What with the Easter holidays getting closer, this improved weather and plans for the summer seeming all the more relevant i definitely feel like i won't have to wait too much longer until the summer. It's daft how much of a difference to my initial mood waking up to blue skies in the morning makes. If i manage to combine a good nights sleep, a blue sky morning and the right song on my iPod (today's song of choice was Angus & Julia Stone's song, 'Just a Boy') it really can set me up for the day. Sounds daft and a little cheesy i know, but doesn't mean it isn't true.

In other news while my thoughts are definitely with the people of Japan and Libya as they attempt to deal with utterly terrible situations, i do feel a bit of frustration at the comparative lack of interest the world is showing in what is taking place in the Ivory Coast.

In late November 2010, the Ivory Coast held a long delayed presidential election, contested by President Laurent Gbagbo and opposition leader Alassane Ouattara. The long standing ethnic and geographical divides that saw the country experience a civil war for the majority of the first decade of the 21st century had finally been calmed to a point where it was feasible to try and hold democratic elections.

The country has a long history of unrest, with their history either side of the turn of the millennium littered with attempted coups, massacres of protesters and a drawn out civil war between the north and south. Various leaders have attempted to rule and/or unite the country, utilising different degrees of violence, oppression and exploitation since it gained it's independence from France in 1960.

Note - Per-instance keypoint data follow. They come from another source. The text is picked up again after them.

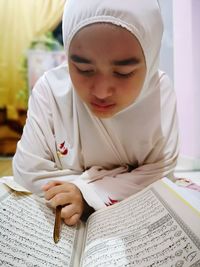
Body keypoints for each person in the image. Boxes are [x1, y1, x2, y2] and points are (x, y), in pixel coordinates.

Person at [13, 0, 179, 226]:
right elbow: (26, 173)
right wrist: (123, 176)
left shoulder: (159, 93)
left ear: (150, 58)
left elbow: (161, 173)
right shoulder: (50, 91)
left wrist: (85, 192)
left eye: (124, 72)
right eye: (84, 69)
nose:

The elections themselves were judged to be, despite some instances of violence, essentially free and fair and for a brief time it seemed like there could be some reasons to be optimistic to be optimistic about the future of this war torn country. That hope was short lived however; when, on the 2nd of December 2010, the Independent Electoral Commission (IEC) released provisional results showing Ouattara winning with 54% of the vote, Gbagbo and his supporters declared the result invalid and refused to relinquish power.

Within a few weeks the UN, African Union, EU, United States and the former colonial power France had all acknowledged Ouattara as the rightful president of the country. Despite this Gbagbo was sworn in for another 5 year term and once again the country descended into violence.

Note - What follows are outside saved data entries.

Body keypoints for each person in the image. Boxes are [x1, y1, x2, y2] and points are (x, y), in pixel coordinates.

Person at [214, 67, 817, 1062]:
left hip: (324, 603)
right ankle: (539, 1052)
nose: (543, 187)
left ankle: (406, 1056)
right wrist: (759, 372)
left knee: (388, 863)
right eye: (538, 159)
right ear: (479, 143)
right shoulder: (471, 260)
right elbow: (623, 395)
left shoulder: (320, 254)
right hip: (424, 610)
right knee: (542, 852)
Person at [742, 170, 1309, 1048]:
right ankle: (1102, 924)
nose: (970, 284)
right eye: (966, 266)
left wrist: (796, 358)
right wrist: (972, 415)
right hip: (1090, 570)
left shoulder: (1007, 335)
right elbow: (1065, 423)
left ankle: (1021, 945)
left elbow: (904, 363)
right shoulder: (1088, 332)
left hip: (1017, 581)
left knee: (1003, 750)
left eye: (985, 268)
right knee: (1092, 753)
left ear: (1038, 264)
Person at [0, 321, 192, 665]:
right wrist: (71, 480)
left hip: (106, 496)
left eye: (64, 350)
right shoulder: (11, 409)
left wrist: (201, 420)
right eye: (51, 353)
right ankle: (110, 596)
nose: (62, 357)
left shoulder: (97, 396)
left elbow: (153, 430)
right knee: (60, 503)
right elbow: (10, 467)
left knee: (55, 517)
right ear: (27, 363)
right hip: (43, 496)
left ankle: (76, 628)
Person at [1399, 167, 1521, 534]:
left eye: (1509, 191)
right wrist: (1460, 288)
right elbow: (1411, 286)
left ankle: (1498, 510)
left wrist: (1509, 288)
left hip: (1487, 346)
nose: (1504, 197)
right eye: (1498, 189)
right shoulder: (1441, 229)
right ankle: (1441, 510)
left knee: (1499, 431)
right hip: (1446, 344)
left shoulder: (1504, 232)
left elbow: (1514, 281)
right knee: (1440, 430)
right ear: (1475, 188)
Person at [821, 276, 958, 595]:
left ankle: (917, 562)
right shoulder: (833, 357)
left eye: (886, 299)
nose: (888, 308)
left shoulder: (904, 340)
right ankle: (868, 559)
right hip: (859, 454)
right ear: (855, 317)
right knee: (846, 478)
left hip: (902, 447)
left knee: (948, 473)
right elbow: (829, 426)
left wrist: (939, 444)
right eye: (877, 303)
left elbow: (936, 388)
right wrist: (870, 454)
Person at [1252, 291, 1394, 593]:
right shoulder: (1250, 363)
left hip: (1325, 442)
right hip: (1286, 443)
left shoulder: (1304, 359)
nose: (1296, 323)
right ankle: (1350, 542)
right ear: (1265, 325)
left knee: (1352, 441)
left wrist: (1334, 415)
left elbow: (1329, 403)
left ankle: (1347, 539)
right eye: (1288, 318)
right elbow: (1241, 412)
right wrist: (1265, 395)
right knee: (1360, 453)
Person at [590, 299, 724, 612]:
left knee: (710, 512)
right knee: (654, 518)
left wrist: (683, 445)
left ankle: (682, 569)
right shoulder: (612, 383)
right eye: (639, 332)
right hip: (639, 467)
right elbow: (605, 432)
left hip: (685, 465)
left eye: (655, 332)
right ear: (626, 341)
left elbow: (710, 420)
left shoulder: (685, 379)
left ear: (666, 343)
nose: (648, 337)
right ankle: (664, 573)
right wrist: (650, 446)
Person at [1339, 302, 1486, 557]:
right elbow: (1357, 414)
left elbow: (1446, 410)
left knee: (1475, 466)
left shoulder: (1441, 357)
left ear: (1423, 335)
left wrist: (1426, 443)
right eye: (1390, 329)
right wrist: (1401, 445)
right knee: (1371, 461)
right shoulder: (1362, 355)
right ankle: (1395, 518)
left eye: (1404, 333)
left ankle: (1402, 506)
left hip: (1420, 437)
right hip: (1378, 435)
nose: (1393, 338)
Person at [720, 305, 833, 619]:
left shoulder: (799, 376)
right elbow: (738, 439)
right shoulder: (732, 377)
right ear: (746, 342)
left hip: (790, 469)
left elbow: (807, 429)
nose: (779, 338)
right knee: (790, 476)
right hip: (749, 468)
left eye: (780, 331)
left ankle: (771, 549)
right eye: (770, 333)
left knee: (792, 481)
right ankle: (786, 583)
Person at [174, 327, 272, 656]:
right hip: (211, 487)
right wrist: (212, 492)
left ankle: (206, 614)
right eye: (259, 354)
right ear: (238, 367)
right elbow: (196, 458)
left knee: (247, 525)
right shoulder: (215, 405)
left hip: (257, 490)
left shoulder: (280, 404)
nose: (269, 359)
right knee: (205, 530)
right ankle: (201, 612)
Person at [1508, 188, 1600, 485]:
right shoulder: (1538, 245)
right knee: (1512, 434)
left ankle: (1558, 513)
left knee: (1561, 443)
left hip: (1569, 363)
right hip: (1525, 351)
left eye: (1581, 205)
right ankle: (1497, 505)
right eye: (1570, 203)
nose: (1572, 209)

Since the disputed election there has been violence in most major towns and cities, with supporters and security forces loyal to the two potential leaders clashing angrily. There are numerous reports of armed militia's loyal to Gbagbo roaming the cities committing atrocities and brutally suppressing any opposition supporters. Rumours of mass graves, 'death squads' and mass attacks, including rape, upon women in the region, are all seen to have a high degree of truth to them.

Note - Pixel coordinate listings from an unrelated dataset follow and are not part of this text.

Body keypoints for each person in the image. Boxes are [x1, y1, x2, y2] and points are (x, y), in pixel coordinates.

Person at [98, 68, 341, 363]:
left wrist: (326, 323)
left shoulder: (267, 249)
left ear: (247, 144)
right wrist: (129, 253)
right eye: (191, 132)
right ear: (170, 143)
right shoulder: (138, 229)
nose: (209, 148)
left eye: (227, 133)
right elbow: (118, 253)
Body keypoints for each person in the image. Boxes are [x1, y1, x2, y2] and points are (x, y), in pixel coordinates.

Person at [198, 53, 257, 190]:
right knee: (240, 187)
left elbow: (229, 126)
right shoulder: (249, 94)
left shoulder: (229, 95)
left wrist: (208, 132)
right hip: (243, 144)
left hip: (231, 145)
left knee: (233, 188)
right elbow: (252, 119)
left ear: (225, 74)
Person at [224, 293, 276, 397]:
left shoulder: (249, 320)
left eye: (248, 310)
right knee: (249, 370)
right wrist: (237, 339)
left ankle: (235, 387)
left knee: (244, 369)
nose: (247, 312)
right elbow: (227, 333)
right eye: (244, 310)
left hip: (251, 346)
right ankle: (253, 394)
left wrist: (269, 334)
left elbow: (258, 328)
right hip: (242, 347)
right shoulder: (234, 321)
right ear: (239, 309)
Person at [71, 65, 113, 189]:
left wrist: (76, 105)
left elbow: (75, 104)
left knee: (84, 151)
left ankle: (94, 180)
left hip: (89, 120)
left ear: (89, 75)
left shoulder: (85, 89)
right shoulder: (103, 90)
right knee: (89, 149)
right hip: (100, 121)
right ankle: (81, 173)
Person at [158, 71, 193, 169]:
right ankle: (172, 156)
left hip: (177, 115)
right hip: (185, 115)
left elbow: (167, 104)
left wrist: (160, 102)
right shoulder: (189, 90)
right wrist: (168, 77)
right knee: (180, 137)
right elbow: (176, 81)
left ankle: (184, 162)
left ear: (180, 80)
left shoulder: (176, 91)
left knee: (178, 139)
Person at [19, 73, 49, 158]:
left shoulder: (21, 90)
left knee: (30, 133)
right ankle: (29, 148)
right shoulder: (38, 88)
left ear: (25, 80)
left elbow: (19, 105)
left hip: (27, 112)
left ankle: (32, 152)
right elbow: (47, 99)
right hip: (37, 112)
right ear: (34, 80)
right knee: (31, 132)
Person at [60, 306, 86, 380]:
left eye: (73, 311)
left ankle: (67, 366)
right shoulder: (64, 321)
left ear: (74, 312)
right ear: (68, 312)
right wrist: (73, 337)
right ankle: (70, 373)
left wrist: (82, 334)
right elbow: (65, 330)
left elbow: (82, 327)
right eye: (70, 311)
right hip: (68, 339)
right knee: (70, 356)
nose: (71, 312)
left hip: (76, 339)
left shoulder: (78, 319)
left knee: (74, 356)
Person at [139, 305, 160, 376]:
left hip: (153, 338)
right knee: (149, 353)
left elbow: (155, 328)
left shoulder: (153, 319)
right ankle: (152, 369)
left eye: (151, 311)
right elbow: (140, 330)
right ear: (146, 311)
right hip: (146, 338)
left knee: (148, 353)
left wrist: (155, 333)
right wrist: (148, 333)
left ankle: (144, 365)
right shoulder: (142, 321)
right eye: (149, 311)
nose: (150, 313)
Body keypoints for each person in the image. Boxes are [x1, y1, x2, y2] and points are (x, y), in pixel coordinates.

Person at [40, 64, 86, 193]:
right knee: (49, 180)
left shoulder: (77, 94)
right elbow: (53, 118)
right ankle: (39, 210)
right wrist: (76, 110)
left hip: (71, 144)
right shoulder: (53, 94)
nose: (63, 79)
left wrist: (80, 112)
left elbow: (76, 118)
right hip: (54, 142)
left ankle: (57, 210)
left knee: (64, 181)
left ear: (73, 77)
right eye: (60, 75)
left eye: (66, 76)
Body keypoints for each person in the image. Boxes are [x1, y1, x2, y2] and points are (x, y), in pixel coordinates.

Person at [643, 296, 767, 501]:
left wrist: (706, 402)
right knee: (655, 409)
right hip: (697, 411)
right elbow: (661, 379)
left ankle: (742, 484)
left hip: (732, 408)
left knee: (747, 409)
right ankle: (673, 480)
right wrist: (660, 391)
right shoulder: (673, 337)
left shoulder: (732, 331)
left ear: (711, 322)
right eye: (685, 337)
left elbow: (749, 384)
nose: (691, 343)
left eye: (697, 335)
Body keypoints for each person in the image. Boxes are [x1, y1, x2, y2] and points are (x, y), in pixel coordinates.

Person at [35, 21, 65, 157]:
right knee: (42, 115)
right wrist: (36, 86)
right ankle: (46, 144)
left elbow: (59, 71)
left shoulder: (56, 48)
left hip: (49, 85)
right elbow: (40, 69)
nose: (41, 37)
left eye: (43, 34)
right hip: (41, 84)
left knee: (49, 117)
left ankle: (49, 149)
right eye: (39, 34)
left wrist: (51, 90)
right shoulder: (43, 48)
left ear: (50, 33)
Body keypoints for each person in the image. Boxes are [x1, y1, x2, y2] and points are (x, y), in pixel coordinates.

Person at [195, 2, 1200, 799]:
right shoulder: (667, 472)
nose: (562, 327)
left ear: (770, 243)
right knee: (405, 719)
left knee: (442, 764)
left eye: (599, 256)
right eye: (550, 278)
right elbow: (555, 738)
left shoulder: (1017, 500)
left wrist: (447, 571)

Ouattara is based in a hotel in Abidjan, the capital of the country, protected by a force of 800 UN peacekeepers who report that they are entirely surrounded by Gbagbo's militia, who are blockading the area, making it impossible for food, water and medical supplies to reach the hotel or surrounding areas.

A brutal leader, clinging onto power long after it has become indisputable that he is no longer the rightful ruler of the nation, brutally suppressing opposition and using militia to wage a campaign of terror and violence against political opponents and civilians alike. It sounds pretty similar to what is taking place further north on the continent, yet has received such a small amount of coverage comparatively.

Maybe it's the relative distance, maybe the lack of British financial interests in the area, perhaps just an example of what i've heard being called 'compassion fatigue' where after a certain point, people just struggle to keep caring about every issue they hear about, and in a situation like the one facing the people of the Ivory Coast, where violence and unrest is nothing new, is it simply that it won't sell newspapers any more. Personally i suspect it's a frustrating combination of all those factors, but right now my thoughts are going out to he people in the Ivory Coast, struggling for democracy just like the people we supported in northern Africa. They deserve our thoughts and the attention of our politicians just as much.